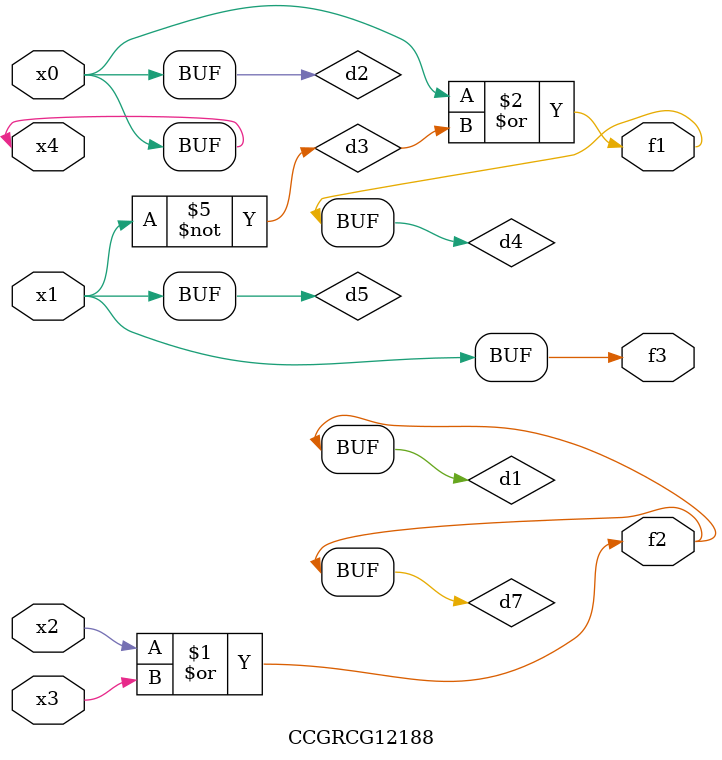
<source format=v>
module CCGRCG12188(
	input x0, x1, x2, x3, x4,
	output f1, f2, f3
);

	wire d1, d2, d3, d4, d5, d6, d7;

	or (d1, x2, x3);
	buf (d2, x0, x4);
	not (d3, x1);
	or (d4, d2, d3);
	not (d5, d3);
	nand (d6, d1, d3);
	or (d7, d1);
	assign f1 = d4;
	assign f2 = d7;
	assign f3 = d5;
endmodule

</source>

········

### Task statement
Please give back the material above exactly as written, pictures omitted.

### Answer to this exercise
<source format=v>
module CCGRCG12188(
	input x0, x1, x2, x3, x4,
	output f1, f2, f3
);

	wire d1, d2, d3, d4, d5, d6, d7;

	or (d1, x2, x3);
	buf (d2, x0, x4);
	not (d3, x1);
	or (d4, d2, d3);
	not (d5, d3);
	nand (d6, d1, d3);
	or (d7, d1);
	assign f1 = d4;
	assign f2 = d7;
	assign f3 = d5;
endmodule

</source>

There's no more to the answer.